Kaspersky researchers noted a new campaign by Chinese APT hackers targeting air-gapped systems of industrial organisations in Eastern Europe.

Hackers are reportedly using 15 implants in their procedure, all having different purposes, from maintaining remote access to stealing data. Researchers shared TTPs, IoCs and other details for system admins to identify the threat activity and remain secure.

Stealing Industrial Data in Europe

Researchers at Kaspersky have detailed the new campaign of APT-31 (a Chinese state-sponsored hacking group also known as Zirconium) targeting air-gapped systems of industries in Eastern Europe.

To the unknown, air-gapped systems are those isolated machines from the public internet and other computers in a network that store critical data securely. Companies have their store business secrets safe from external parties.
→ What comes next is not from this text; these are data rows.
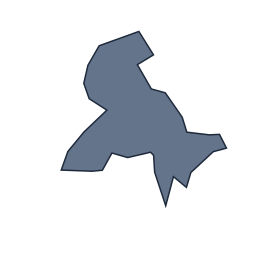 the border of Saint John, rotated 333°
{"feature_id": "ATG-5098", "entity_name": "Saint John", "entity_type": "Parish", "adm_level": 1, "iso_a3": "ATG", "parent_name": "Antigua and Barbuda", "parent_adm1": "", "projection": "albers", "projection_center": [-61.826, 17.106], "detail": "fine", "context": "isolated", "style": "filled", "palette": "slate", "viewbox_px": 256, "rotation_deg": 333, "n_neighbors": 0, "source": "natural_earth", "source_scale": "10m", "svg_char_len": 530}
<svg xmlns="http://www.w3.org/2000/svg" viewBox="0 0 256 256"><g transform="rotate(333 128 128)"><path d="M86.0,154.0L76.6,150.3L49.4,135.2L63.8,121.6L87.1,111.5L117.3,102.5L106.7,84.3L108.9,68.1L120.8,53.9L139.7,41.6L181.5,46.9L183.9,74.4L165.1,75.8L166.5,103.8L177.2,113.6L181.2,143.0L178.5,158.4L197.3,171.0L206.6,175.2L206.6,190.6L193.2,187.8L163.8,196.2L153.1,207.4L146.4,192.0L126.3,214.4L131.7,179.4L138.4,164.0L137.1,159.8L114.3,154.2L102.3,143.0L86.0,154.0Z" fill="#64748b" stroke="#1e293b" stroke-width="1.5"/></g></svg>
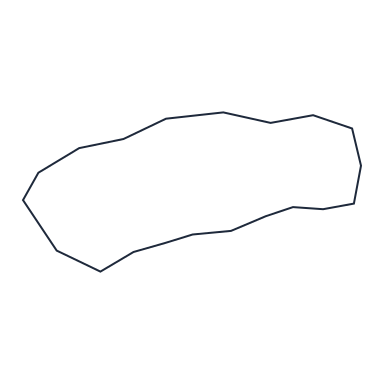 outline of Santa Cruz de Minas, Minas Gerais, Brazil
{"feature_id": "56859067B4743416484635", "entity_name": "Santa Cruz de Minas", "entity_type": "district", "adm_level": 2, "iso_a3": "BRA", "parent_name": "Brazil", "parent_adm1": "Minas Gerais", "projection": "natural_earth1", "projection_center": [-44.215, -21.121], "detail": "fine", "context": "isolated", "style": "outline", "palette": "slate", "viewbox_px": 384, "rotation_deg": 0, "n_neighbors": 0, "source": "geoboundaries", "source_scale": "gbopen_adm2", "svg_char_len": 375}
<svg xmlns="http://www.w3.org/2000/svg" viewBox="0 0 384 384"><path d="M313.1,115.2L270.6,122.9L223.3,112.4L166.0,118.7L123.5,139.0L79.2,148.1L38.4,172.7L23.0,200.1L56.7,250.6L100.4,271.6L133.5,252.0L165.4,242.9L192.6,234.5L231.0,230.9L265.8,216.2L293.0,207.1L323.1,209.2L353.9,203.6L361.0,165.7L352.1,128.5L313.1,115.2Z" fill="none" stroke="#1e293b" stroke-width="2"/></svg>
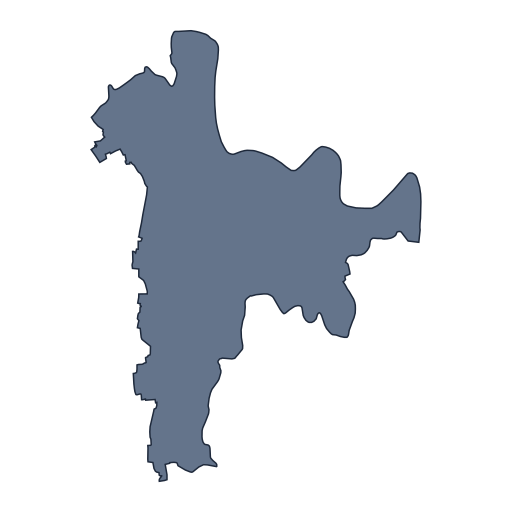 outline of Binh Luc, Hà Nam, Vietnam
{"feature_id": "81297802B47692200365960", "entity_name": "Binh Luc", "entity_type": "district", "adm_level": 2, "iso_a3": "VNM", "parent_name": "Vietnam", "parent_adm1": "Hà Nam", "projection": "equal_earth", "projection_center": [106.037, 20.489], "detail": "fine", "context": "isolated", "style": "filled", "palette": "slate", "viewbox_px": 512, "rotation_deg": 0, "n_neighbors": 0, "source": "geoboundaries", "source_scale": "gbopen_adm2", "svg_char_len": 6041}
<svg xmlns="http://www.w3.org/2000/svg" viewBox="0 0 512 512"><path d="M418.8,242.3L420.1,230.0L419.9,227.6L420.0,223.1L420.5,218.4L420.9,201.8L420.6,193.9L419.6,187.0L416.9,177.9L415.9,176.0L414.8,174.7L412.5,173.2L409.8,172.9L408.0,173.4L407.4,173.9L393.4,190.1L381.6,202.0L378.5,204.8L376.8,206.0L371.9,208.3L365.1,208.3L356.1,207.9L347.3,206.0L343.4,203.8L342.0,202.3L340.9,200.4L340.1,198.2L339.8,195.7L339.8,191.5L339.9,186.0L340.9,176.7L341.2,172.5L341.0,164.9L340.6,160.8L340.1,159.3L338.6,156.1L337.2,154.2L335.5,152.4L333.0,150.3L329.5,148.3L325.8,147.1L322.6,146.6L321.3,146.7L318.9,148.0L316.0,150.2L313.8,152.3L311.8,154.8L299.9,167.1L296.6,169.7L295.5,170.4L293.8,170.6L291.1,170.4L286.1,166.9L281.3,163.0L272.6,157.4L262.0,153.1L255.7,151.1L253.3,150.6L249.7,150.4L247.1,150.3L244.7,150.6L241.1,151.5L234.2,154.1L232.8,154.3L231.5,154.1L229.2,153.4L227.1,151.9L226.0,150.4L224.0,147.0L221.3,141.7L219.3,135.2L217.6,128.9L216.4,123.1L215.7,117.7L214.8,105.3L214.6,97.2L214.7,86.4L215.1,77.4L215.8,71.1L217.8,58.8L218.4,50.0L218.3,47.1L217.9,45.6L217.3,44.2L215.4,41.3L214.5,40.6L210.6,38.2L207.8,35.5L205.8,34.3L199.8,32.4L196.1,31.5L191.0,30.7L178.9,31.4L175.9,31.4L174.9,31.5L173.7,32.4L171.8,36.7L171.5,38.1L171.2,43.7L171.3,47.4L171.9,52.6L171.8,53.5L171.3,54.4L170.2,55.7L170.7,57.6L171.3,62.4L171.8,63.6L175.0,67.8L175.8,69.7L176.7,72.4L176.9,73.8L176.5,76.5L174.2,83.6L173.6,84.7L172.7,85.9L171.6,86.3L169.8,85.1L165.1,78.4L164.2,77.6L162.7,76.8L156.6,75.2L155.0,74.6L151.3,71.1L149.3,68.7L147.6,67.2L146.7,66.8L145.3,67.1L144.7,68.2L144.5,71.7L143.9,72.5L142.7,73.1L139.7,73.8L135.3,75.6L130.5,79.9L124.1,84.6L119.4,87.9L116.6,89.3L115.2,89.6L113.9,89.3L113.4,88.9L111.6,86.0L111.0,85.4L110.2,85.0L109.4,85.1L109.0,85.5L108.5,86.3L108.4,87.1L108.9,96.1L108.8,97.6L108.4,99.4L106.9,101.5L105.6,103.0L101.2,105.8L99.7,107.3L95.5,113.0L93.4,115.4L91.4,117.3L94.0,121.6L98.1,126.1L103.2,129.5L102.6,131.4L103.4,132.1L103.0,134.9L103.8,136.1L104.7,137.1L100.4,140.9L94.7,141.9L95.4,143.4L96.9,145.5L96.4,146.6L95.3,145.1L94.7,146.0L95.2,146.9L91.1,149.6L95.8,156.2L99.8,162.4L106.4,158.5L106.2,157.1L105.4,154.2L107.0,153.7L109.8,152.2L110.5,153.7L115.7,150.9L120.1,149.1L121.7,151.8L123.3,155.0L125.0,154.7L126.3,160.8L125.3,161.1L125.4,162.2L126.5,164.2L129.8,163.9L129.8,162.4L131.2,162.3L131.8,163.5L134.3,165.4L137.2,170.3L138.5,172.1L140.5,173.5L142.4,176.5L144.3,181.3L144.8,183.5L146.5,186.2L147.4,187.0L146.6,194.9L142.8,214.8L141.5,222.8L139.6,231.9L139.1,235.5L138.6,236.9L142.1,238.3L141.7,239.6L140.9,241.1L140.1,241.3L138.2,241.3L138.2,249.2L136.5,249.1L135.6,253.0L134.8,252.1L134.0,251.6L133.1,251.3L132.6,251.4L132.9,261.7L132.2,264.2L132.1,265.4L132.5,268.4L138.8,269.0L138.8,276.3L138.9,276.9L143.3,280.2L143.8,280.8L145.3,283.9L147.1,290.6L147.3,291.7L147.2,293.9L138.8,294.0L138.7,297.4L137.7,303.1L139.0,303.5L140.3,303.6L140.1,305.0L140.3,305.5L141.2,306.2L141.2,306.6L140.1,307.2L139.9,312.1L138.4,313.5L137.9,315.2L137.4,318.7L138.9,320.6L138.0,324.1L137.4,327.7L140.2,328.4L141.2,337.3L141.8,339.1L142.7,340.0L150.5,346.3L150.3,353.8L150.0,354.9L148.1,355.5L147.7,356.7L145.7,357.5L145.5,357.8L146.1,362.2L146.1,362.5L145.8,362.8L144.5,363.0L142.7,364.1L141.9,364.3L138.4,364.5L137.0,364.9L137.0,369.2L136.7,372.0L136.2,372.7L134.7,373.3L133.3,373.5L133.9,384.1L134.4,388.5L134.9,391.6L135.9,394.5L136.9,394.8L140.1,393.9L141.0,394.2L141.3,395.3L141.6,399.7L142.9,399.7L144.9,399.1L145.5,399.1L145.6,400.2L155.1,399.5L155.6,402.8L156.8,402.4L156.8,405.5L156.2,407.7L155.7,408.4L154.2,409.0L154.0,409.5L153.7,411.2L150.1,426.7L149.8,431.8L150.1,437.2L150.9,439.2L151.2,444.6L150.7,445.3L147.8,445.5L148.0,448.1L147.8,459.1L148.0,461.8L152.9,462.5L154.0,468.5L155.4,471.2L156.7,472.1L159.0,472.6L159.2,475.1L159.5,475.5L160.2,475.7L161.6,475.8L161.5,476.5L160.6,477.3L159.5,479.0L159.2,480.1L159.3,481.3L164.5,480.5L167.0,479.7L167.0,474.8L165.2,464.4L169.7,463.3L169.8,462.6L173.9,462.3L176.3,462.6L176.9,462.9L177.3,463.6L178.0,465.7L185.3,470.0L190.1,471.9L191.4,472.2L192.2,472.1L193.0,471.7L198.8,467.0L203.5,464.7L207.4,464.9L216.5,466.6L216.8,466.3L216.7,464.4L215.9,463.2L212.7,460.4L210.7,458.1L210.4,457.0L210.0,448.7L209.7,447.0L209.2,445.9L208.1,445.0L205.0,444.4L204.4,444.1L203.3,442.6L202.8,441.5L202.2,439.0L202.0,436.7L202.1,430.7L202.7,428.0L205.4,421.8L208.4,414.1L208.7,412.8L209.0,409.7L208.2,406.2L208.2,405.3L209.1,398.3L210.5,392.8L212.0,389.2L217.5,381.7L218.4,380.2L219.0,379.0L220.8,372.8L220.9,370.7L219.8,367.6L219.7,365.3L218.6,363.6L218.0,362.3L218.0,361.4L218.2,360.8L219.4,359.2L219.9,358.8L221.5,358.5L222.2,358.1L231.9,358.9L234.4,358.4L235.1,358.0L236.4,356.3L237.7,354.9L242.2,349.4L242.6,348.5L242.7,345.5L241.4,337.6L241.1,330.0L242.7,320.9L244.6,315.3L245.2,307.0L245.0,303.2L245.2,301.2L245.8,299.7L247.3,298.1L250.4,295.8L251.3,296.0L256.1,294.7L263.9,293.9L267.5,294.0L270.2,295.1L272.3,296.4L273.3,297.5L280.1,309.3L282.3,312.3L283.7,313.6L284.6,313.5L285.8,312.8L289.2,310.0L292.8,307.5L294.9,306.3L297.9,305.6L300.5,305.9L301.5,306.8L302.0,307.9L303.2,315.4L304.1,317.6L305.9,320.3L307.9,321.9L309.1,322.4L311.6,322.4L313.9,321.3L316.2,318.8L317.3,314.8L317.9,313.7L318.6,313.0L319.7,312.8L320.7,313.8L321.7,315.7L324.7,324.8L326.6,328.6L329.6,332.2L331.2,333.8L332.5,334.6L336.2,335.0L340.3,336.5L344.3,337.3L346.8,337.3L347.2,337.1L348.2,335.6L348.5,334.5L349.2,330.3L352.4,321.5L354.0,317.7L355.2,313.1L355.4,309.0L355.3,305.2L354.7,302.3L353.6,299.2L349.2,291.6L347.4,289.1L345.2,285.0L343.1,281.8L343.9,281.3L345.5,279.6L345.0,277.5L345.0,276.1L350.0,274.0L349.7,271.6L348.1,264.6L347.4,263.5L345.5,262.4L346.5,259.1L347.5,257.5L349.1,256.2L350.7,255.7L352.2,255.3L356.8,255.6L361.2,254.8L363.6,253.7L364.9,252.8L367.2,250.3L368.9,247.6L369.5,246.0L370.0,242.0L370.6,240.0L372.1,238.6L372.9,238.2L374.3,238.2L377.5,238.5L381.6,238.5L382.9,238.9L384.2,239.0L387.1,238.8L390.8,238.1L392.8,237.3L394.7,236.1L395.8,235.0L396.9,232.2L398.2,231.6L400.0,231.5L401.2,232.0L408.1,241.0L418.8,242.3Z" fill="#64748b" stroke="#1e293b" stroke-width="1.5"/></svg>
Since such air-gapped systems contain crucial data, hackers are interested in targeting them, even though it’s hard. They often use extreme social engineering attacks or USB drives to infect the systems and spread remotely from there.

Kaspersky noted one such campaign from APT-31, which started in May last year. In three stages, the threat actor uses 15 implants to gain remote access, maintain persistence, collect data and export it to the hacker’s command and control (C2) servers.
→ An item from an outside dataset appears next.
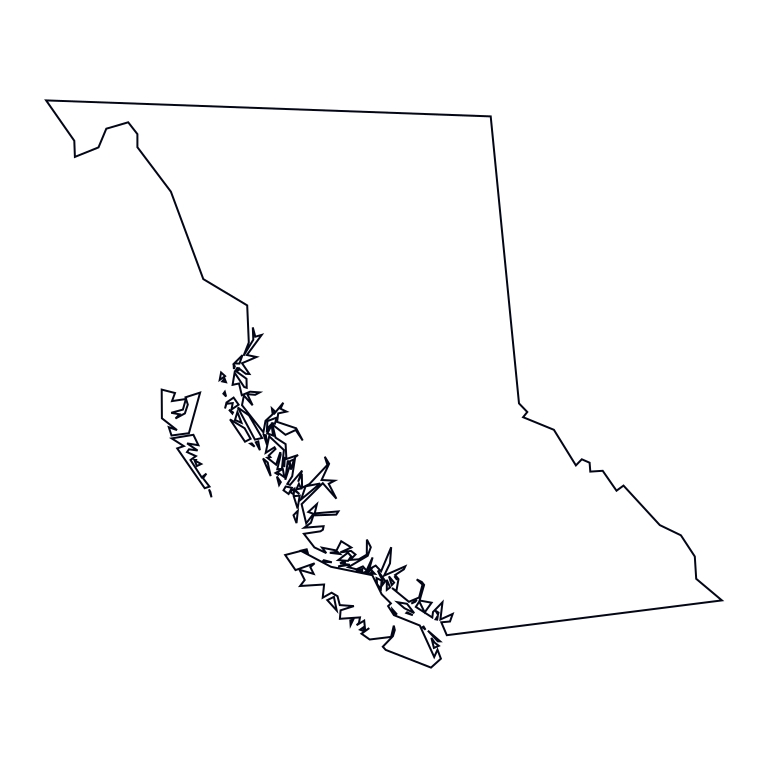 outline of British Columbia
{"feature_id": "CAN-633", "entity_name": "British Columbia", "entity_type": "Province", "adm_level": 1, "iso_a3": "CAN", "parent_name": "Canada", "parent_adm1": "", "projection": "albers", "projection_center": [-126.982, 54.153], "detail": "fine", "context": "isolated", "style": "outline", "palette": "ink", "viewbox_px": 768, "rotation_deg": 0, "n_neighbors": 0, "source": "natural_earth", "source_scale": "10m", "svg_char_len": 6184}
<svg xmlns="http://www.w3.org/2000/svg" viewBox="0 0 768 768"><path d="M721.9,600.4L446.8,635.2L441.3,622.3L450.0,621.5L452.7,613.9L440.4,619.5L442.5,602.2L433.0,612.0L432.3,617.5L415.8,606.9L419.3,601.5L424.7,612.4L431.6,602.7L419.6,600.5L424.1,584.9L421.8,582.0L416.7,579.4L422.5,584.6L419.1,597.5L408.9,601.8L392.0,588.0L396.4,591.0L398.5,579.1L395.1,575.0L403.9,569.3L405.3,566.3L384.1,575.6L390.0,563.4L391.2,547.2L381.1,571.3L375.7,565.6L369.2,569.1L372.6,557.4L366.5,570.6L362.9,566.4L356.4,569.3L348.3,567.2L367.7,555.8L370.8,547.2L366.9,539.6L366.8,554.6L358.8,559.3L350.2,559.9L355.5,554.5L351.0,550.9L340.3,552.4L351.3,547.5L341.2,541.2L336.5,550.5L322.1,547.7L326.3,553.1L314.4,547.4L303.9,533.8L320.5,531.3L322.9,529.7L323.6,526.2L304.3,527.7L310.9,522.8L313.4,515.4L336.3,514.6L338.4,511.4L314.7,513.4L316.9,504.1L308.3,512.0L313.5,513.8L306.2,523.3L301.6,504.2L322.8,483.2L336.4,498.7L328.7,483.8L334.6,480.7L321.6,480.0L329.1,463.8L324.8,456.7L327.4,464.9L309.4,484.1L302.1,487.7L301.8,473.9L298.1,481.7L302.1,470.6L290.0,484.9L287.3,483.9L292.2,476.3L295.2,457.0L298.1,455.0L286.4,459.0L285.6,444.1L275.5,437.6L272.4,424.5L285.5,434.8L295.7,430.0L302.7,440.5L296.2,428.3L277.1,421.9L278.2,413.4L286.5,411.6L280.5,408.7L283.3,402.7L273.8,414.3L274.6,411.1L271.9,408.5L272.7,414.2L265.5,420.8L263.4,432.3L242.0,405.2L243.9,395.5L252.6,405.3L247.3,394.2L255.2,394.8L259.7,392.4L250.1,391.7L241.8,395.2L239.0,383.5L232.6,384.8L234.6,372.7L244.2,387.0L246.7,387.8L246.5,378.8L236.2,371.3L240.0,369.3L245.8,373.8L249.4,374.0L242.0,363.2L256.5,357.0L246.9,355.0L261.7,334.9L255.3,336.7L252.8,327.4L253.3,339.7L243.6,355.7L248.8,342.5L247.2,305.4L203.3,279.1L170.9,191.7L137.4,147.2L137.4,134.1L128.2,122.3L106.3,128.7L98.5,147.4L74.9,156.9L74.3,140.8L46.1,100.4L490.7,116.4L519.0,403.4L527.3,412.0L523.1,417.2L553.9,429.8L575.9,465.4L581.8,459.3L589.6,462.7L590.3,471.6L602.7,470.8L616.5,490.7L623.5,485.6L659.8,525.1L680.9,535.3L694.8,556.5L696.2,578.8L721.9,600.4ZM440.9,658.7L431.0,667.6L385.7,649.9L382.8,646.7L392.9,636.2L394.8,630.0L393.8,625.6L391.1,636.9L369.7,639.5L361.5,633.7L369.3,628.1L365.2,630.9L364.2,620.6L356.6,625.2L358.9,623.0L360.0,617.4L339.9,618.8L340.6,610.3L353.9,606.1L339.8,605.1L337.5,596.2L331.6,592.7L322.7,597.7L324.1,584.5L300.1,586.0L304.7,580.0L299.5,569.8L313.7,573.9L310.3,567.1L314.6,563.3L295.5,570.1L285.2,555.0L301.0,550.9L331.0,566.8L372.3,575.2L381.7,594.3L390.9,603.4L388.1,606.1L393.9,615.1L419.8,625.5L434.2,657.0L437.5,649.7L440.9,658.7ZM171.5,435.5L168.8,427.2L177.0,430.1L161.9,418.3L161.7,389.6L175.0,393.0L172.0,401.1L185.9,399.0L182.9,409.6L171.2,412.8L179.5,414.3L175.5,418.5L184.9,413.4L187.8,404.6L185.5,397.3L200.1,392.6L188.9,433.2L171.5,435.5ZM209.5,486.6L204.7,488.2L177.2,448.4L183.8,446.1L171.7,438.4L193.4,434.8L198.4,445.2L187.1,443.4L197.6,450.5L189.0,449.3L187.0,452.1L195.9,456.1L190.5,460.0L201.7,477.4L206.4,473.6L203.0,478.2L209.5,486.6ZM276.1,464.7L267.3,457.7L270.3,457.1L268.8,455.5L275.5,449.0L274.5,447.3L265.7,452.8L269.2,436.3L283.9,450.0L281.9,468.9L277.3,469.2L280.7,454.7L280.3,452.2L276.1,464.7ZM237.8,407.5L249.0,415.4L262.1,438.0L254.9,439.6L237.8,407.5ZM250.6,438.8L245.0,441.7L230.0,419.4L244.6,428.2L250.6,438.8ZM305.6,486.3L320.2,483.5L301.1,499.4L305.6,486.3ZM333.9,596.9L336.7,610.5L327.3,600.1L333.9,596.9ZM232.7,403.1L226.4,403.8L225.0,408.5L226.5,402.5L233.6,397.6L238.6,404.7L231.5,409.5L232.7,403.1ZM297.6,508.5L293.7,496.2L299.7,495.6L297.6,508.5ZM267.7,462.5L270.7,476.1L263.0,458.5L267.7,462.5ZM297.8,510.8L296.5,523.1L293.5,515.2L297.8,510.8ZM289.8,465.6L285.3,479.8L287.8,460.5L289.8,465.6ZM266.8,432.4L267.4,421.1L276.7,417.6L274.9,423.7L272.3,423.2L269.0,426.7L266.8,432.4ZM338.3,560.1L347.9,552.7L351.2,556.3L348.0,560.9L338.3,560.1ZM397.4,602.2L407.0,603.8L414.2,613.1L404.4,608.2L397.4,602.2ZM235.0,420.0L237.4,412.0L241.5,422.8L235.0,420.0ZM282.8,469.0L284.4,477.2L278.8,473.3L278.2,474.7L275.5,473.0L282.8,469.0ZM267.2,445.5L263.7,434.8L265.9,435.3L267.2,445.5ZM380.2,575.8L377.8,570.5L385.3,581.1L382.5,584.9L382.6,579.9L380.2,575.8ZM239.4,363.6L234.2,363.4L242.5,355.1L239.4,363.6ZM271.7,425.1L273.0,435.5L267.3,433.4L271.7,425.1ZM380.9,588.9L377.1,584.2L376.6,578.1L381.6,580.6L380.9,588.9ZM221.1,372.5L225.1,376.1L219.7,379.9L221.1,372.5ZM276.9,476.5L280.8,482.1L279.1,485.0L276.9,476.5ZM291.9,487.8L288.6,494.0L283.5,490.3L285.7,486.5L291.9,487.8ZM258.3,441.4L259.9,450.2L255.8,442.3L258.3,441.4ZM438.8,645.8L433.9,647.9L431.4,637.9L434.7,642.7L438.8,645.8ZM194.4,460.0L195.7,460.0L195.2,460.7L201.2,464.0L196.9,466.0L194.4,460.0ZM296.4,489.3L298.9,483.8L301.1,488.5L296.4,489.3ZM353.3,619.5L350.6,625.1L350.3,620.4L353.3,619.5ZM391.8,585.1L389.0,576.4L394.1,582.6L391.8,585.1ZM293.7,494.4L290.1,491.9L294.3,488.8L293.7,494.4ZM209.0,489.4L210.4,491.9L211.5,497.3L209.0,489.4ZM386.8,589.9L386.8,579.8L390.1,587.4L386.8,589.9ZM345.7,564.2L349.9,564.8L338.1,566.5L345.7,564.2ZM290.9,469.6L289.7,461.3L294.0,459.3L290.9,469.6ZM296.2,491.1L299.4,494.0L294.9,490.8L296.2,491.1ZM339.9,554.0L329.8,552.8L337.5,551.8L339.9,554.0ZM372.2,571.0L374.8,573.8L370.3,573.4L371.6,572.3L372.2,571.0ZM394.8,576.8L394.7,576.2L397.1,579.9L394.8,576.8ZM233.9,369.0L233.6,364.4L234.8,366.3L233.9,369.0ZM437.8,641.3L427.9,630.7L440.1,641.3L437.8,641.3ZM284.3,467.1L283.7,461.8L284.8,456.9L284.3,467.1ZM370.1,570.4L367.5,573.3L363.1,572.7L370.1,570.4ZM360.1,629.7L363.6,627.2L363.6,631.1L360.1,629.7ZM323.8,560.2L331.9,562.3L322.5,561.6L323.8,560.2ZM362.4,569.0L361.9,572.1L357.7,570.8L362.4,569.0ZM415.2,601.8L411.3,603.6L416.8,599.9L415.2,601.8ZM438.0,614.6L435.5,610.7L438.5,612.6L438.0,614.6ZM224.8,391.8L226.1,396.5L223.4,393.7L224.8,391.8ZM407.1,612.3L412.8,615.2L406.4,613.0L407.1,612.3ZM302.4,550.3L306.7,549.3L307.6,552.3L302.4,550.3ZM232.4,413.6L229.0,409.7L233.0,412.4L232.4,413.6ZM237.2,368.0L239.9,368.4L236.2,369.7L237.2,368.0ZM251.8,443.4L254.6,446.7L250.4,443.7L251.8,443.4ZM222.3,381.4L224.6,378.7L226.0,382.2L222.3,381.4ZM423.6,626.6L425.5,629.7L422.5,627.2L423.6,626.6ZM342.6,562.1L345.8,562.5L340.0,563.3L342.6,562.1ZM392.4,609.3L397.0,614.5L392.8,612.0L392.4,609.3ZM437.8,615.8L437.2,619.6L435.6,619.3L437.8,615.8Z" fill="none" stroke="#020617" stroke-width="2"/></svg>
Researchers also noted a dedicated implant that decrypts and injects its payload into the memory of a legitimate process, sleeps for 10 minutes, and eventually steals all the necessary files. The malware archives the stolen files using WinRAR and stores them in temporary local folders, and finally exports the data to Dropbox later.

Kaspersky’s technical report contains all the necessary data, such as malware hashes, a complete set of indicators of compromise, TTPs etc., to identify and thwart the attacks and keep the air-gapped systems safe.